18 junho 2007

missanga a pataco 19


Vai pela casa fora um cheiro a bolos no forno.
A CG tirou-se dos seus cuidados, remexeu livros e livros de receitas até encontrar um velho caderno com uma receita que era a que mais se aproximava de uns bolos caseiros, toscos, cujo sabor, disse-me, estava instalado algures no fim da sua boca desde a sua infância.
Também eu, respondi, também eu tenho para aqui nos gorgomilos uma portas aberta para esses tempos. E vá de recordar sábados felizes, na casa entre Figueira e Buarcos, a cozinha numa azáfama e a minha mãe diante de uma grande taça a misturar a farinha, o açúcar, os ovos e sei lá mais o quê.
E dois ajudantes, subitamente pressurosos, esquecidos da praia (o nosso campo de jogos) ou da mata de Sottomaior mesmo atrás da casa (outro campo de brincadeira...) de olhos como pires, pregados na taça onde tomava cor essa divina massa de bolo. E se a mãe virava costas, e às vezes fazia-o, para falar com a criada ou ir buscar qualquer coisa, eis que uns dedinhos ágeis e ladrões mergulhavam como gaivotas no mar encapelado da massa e pimba, à boca com eles! Ó que gentil maré!
Saiam já daqui seus patifes!, mas a reprimenda vinha doce e risonha e nós igualmente fingidores, recuávamos um passo e depois devagar, devagarinho, milímetro a milímetro íamos encostando os pequenos corpos á mesa grande que eu recordo com um tampo de mármore, seria?, os dedos castamente escondidos, as bocas lambuzadas que com a pressa até as mãos lhes chegavam mal.
De quando em quando saia um tabuleiro cheio de bolos do forno. Aí a nossa tarefa era, depois de recolhidos os bolos, raspar o tabuleiro para voltar a servir. E sobre o lambuzado da massa, à volta da boca juntavam-se migalhas de bolo acabado de fazer. A última fornada a entrar no forno, dava direito a limpar a taça onde a massa fora misturada. Juro que nunca taça alguma ficou tão bem limpa como aquelas dos sábados na casa entre a praia e a mata, em dia de fazer bolos.
A minha mãe já não faz bolos, se bem que uma que outra vez compre alguns vagamente parecidos e os coma. Nós já não rapamos a taça, sequer o tabuleiro recém-saído do forno, rescendente, apetitoso. Mas...por um momento, lembrei-me de ir por ele, correndo o risco de ouvir a CG dizer-me que pareço um miúdo esfaimado e guloso. A idade traz um resquício de dignidade pomposa e vergonha que nos impede de repetir esse gesto tão natural e tão nostálgico de roubar um bolinho acabado de fazer.
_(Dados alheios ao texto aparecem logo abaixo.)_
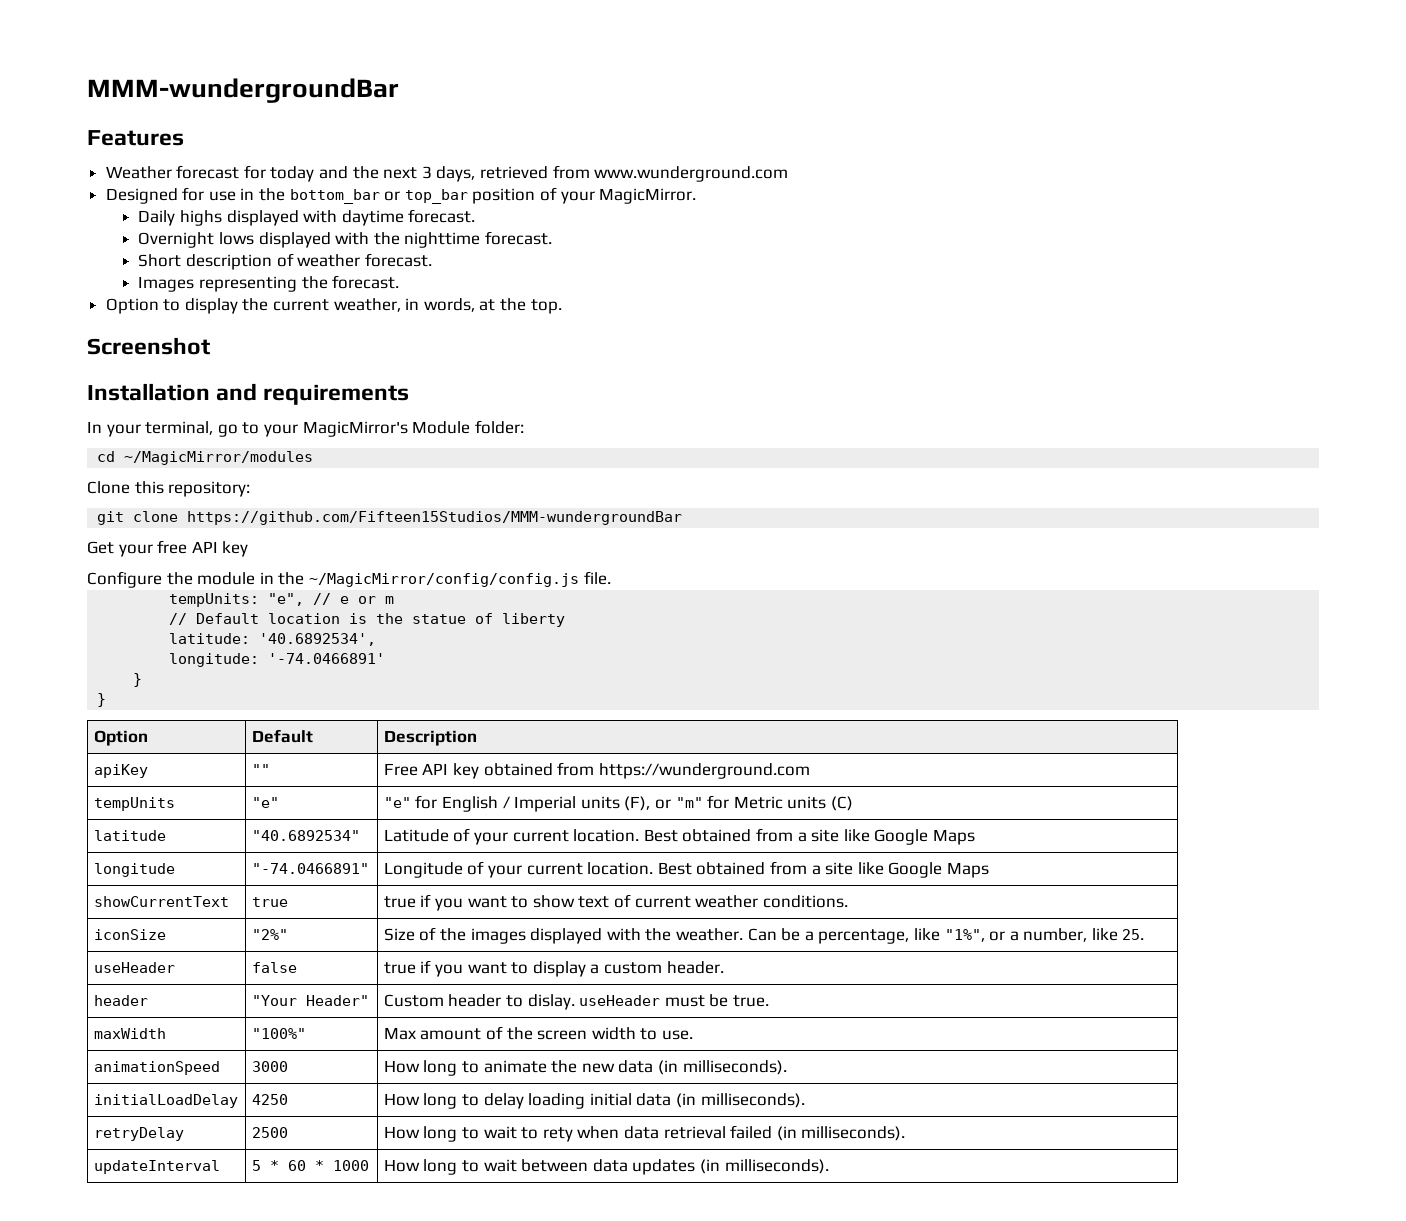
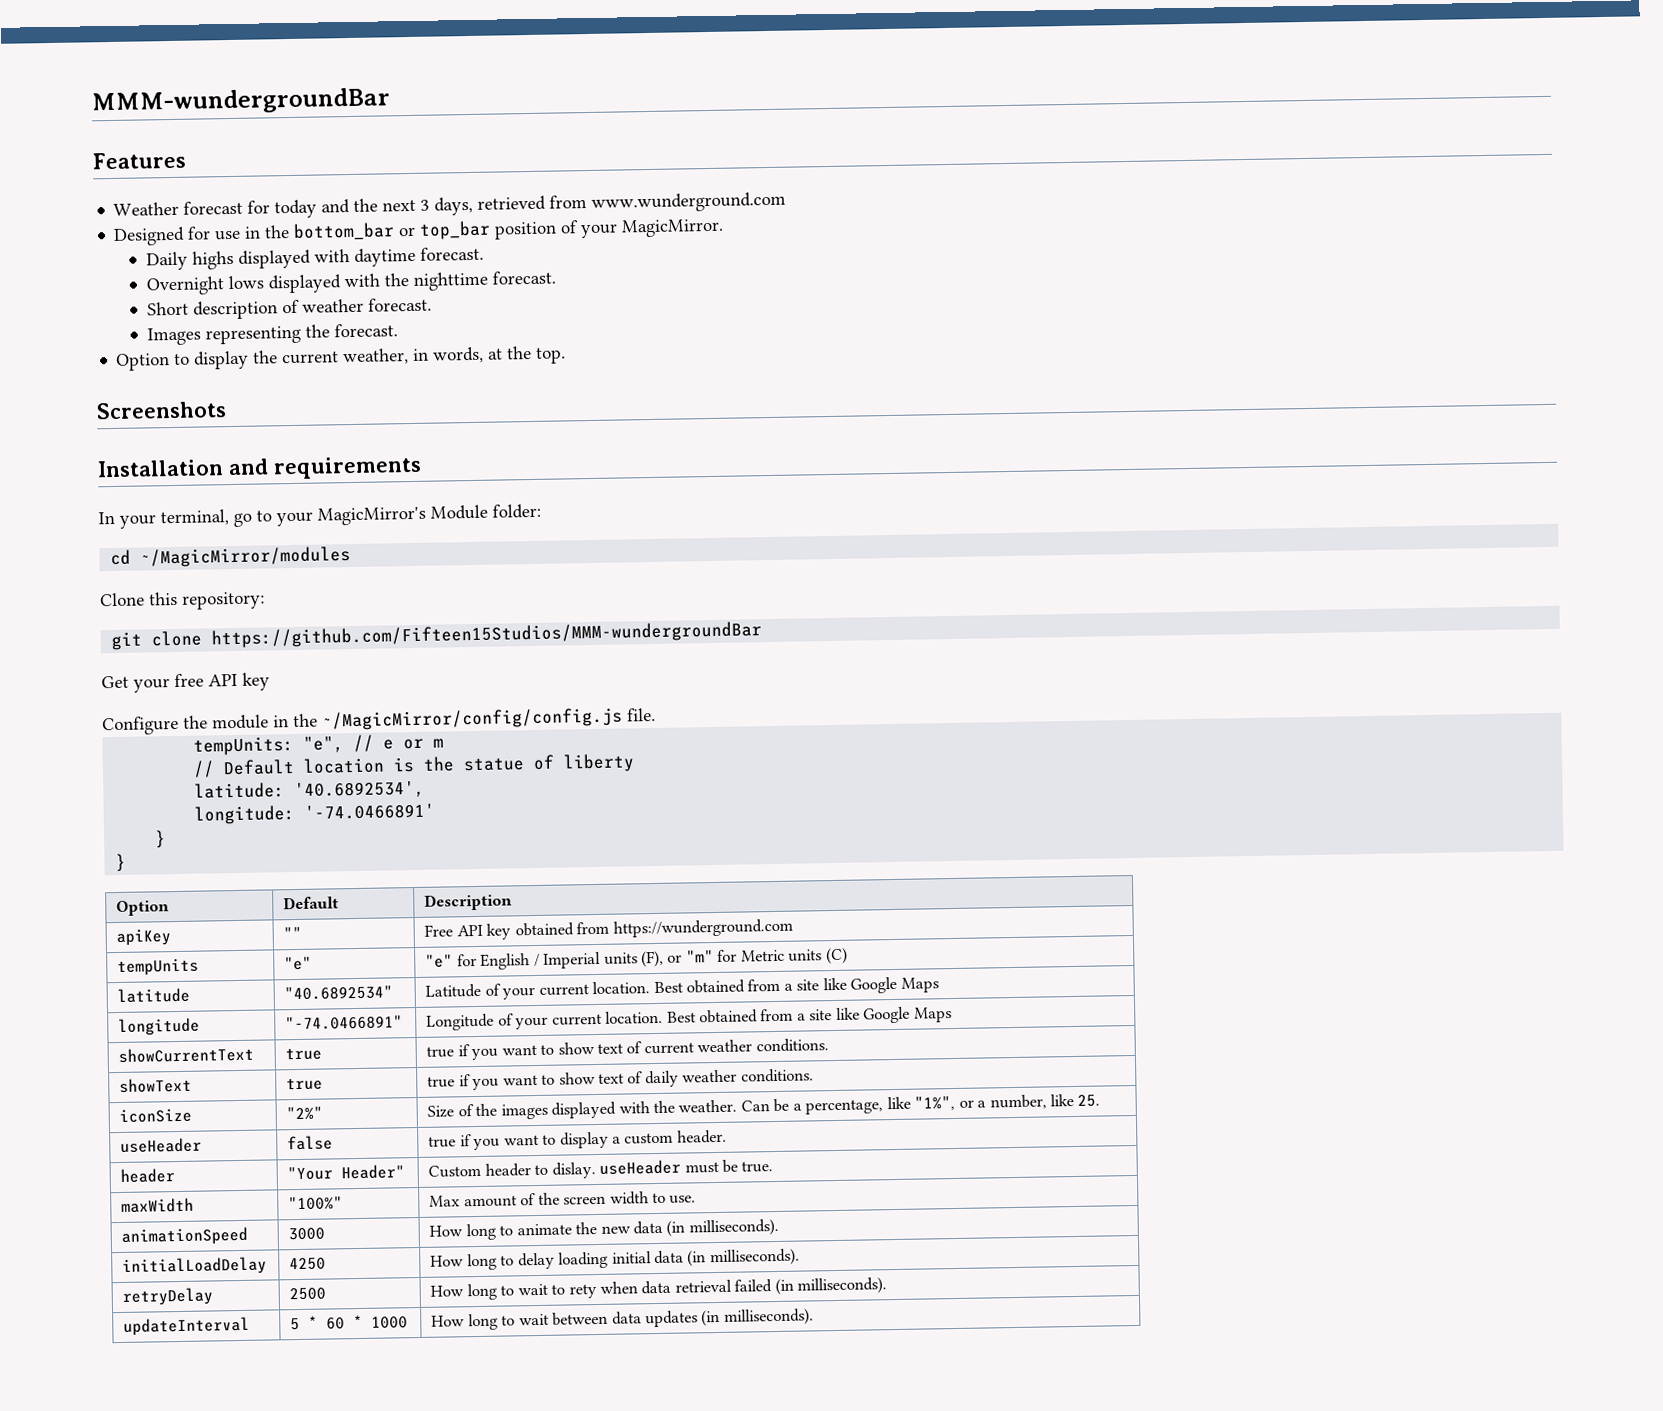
[87,337,210,355] Screenshot -> [96,401,227,420] Screenshots
(848, 901) none -> [119,1077,193,1093] [286,1077,324,1091] [427,1068,814,1091] // showText | true | true if you want to show text of daily weather conditions.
O meu irmão entrou às oito no bloco operatório para uma intervenção relativamente benigna. Vai pois para ele esta vaga nota.



7 comentários:

josé disse...

Este merecia entrar nas Lettres de mon moulin, de Daudet.
Ou antes...
Est-ce Pagnol?!

O meu olhar disse...

Boa sorte para o seu irmão, MCR.

Gostei de ler o seu texto. As memórias dos sabores da nossa infância aparecem quando memos se esperam.

o sibilo da serpente disse...

Reabilitação rápida para o mano, MCR.

jcp (José Carlos Pereira) disse...

Um abraço para si e para o seu irmão.

M.C.R. disse...

Obrigado a todos. a coisa parece ter corrido bem mas ainda não falámos.

caro José vous me flattez mon cher! E trop! vraiment trop!
Bem, deixemos o franciu para outras calendas, p. ex. esse belo jantar chez "o meu olhar" e desde já lhe digo: adoro as lettres de mom moulin se bem que não simpatize com o Daudet.quanto ao Pagnol idem aspas aspas mas de comum só temos o nome. (como já acontecia, ahimé!, com o Proust, o Aymé e o Mastroianni. Estou carregado ao peso de Marcelos de tal modo melhores que nem sei como aguento. Agora que um elogio faz bem ao meu ego, ai disso não tenha dúvida. e por isso lhe agradeço.

JSC disse...

Caro MCR
Ultimamente tenho recuperado muitas lembranças pelos cheiros. Também pelos sabores. É que regressei ao lugar de origem ou muito próximo do lugar onde nasci e vivi até aos nove anos. Até por isso está a ser uma experiência interessante.
Uma excelente recuperação para o seu irmão e um abraço a ambos.

Kamikaze (L.P.) disse...

Votos de que esteja tudo a correr bem e um forte abraço.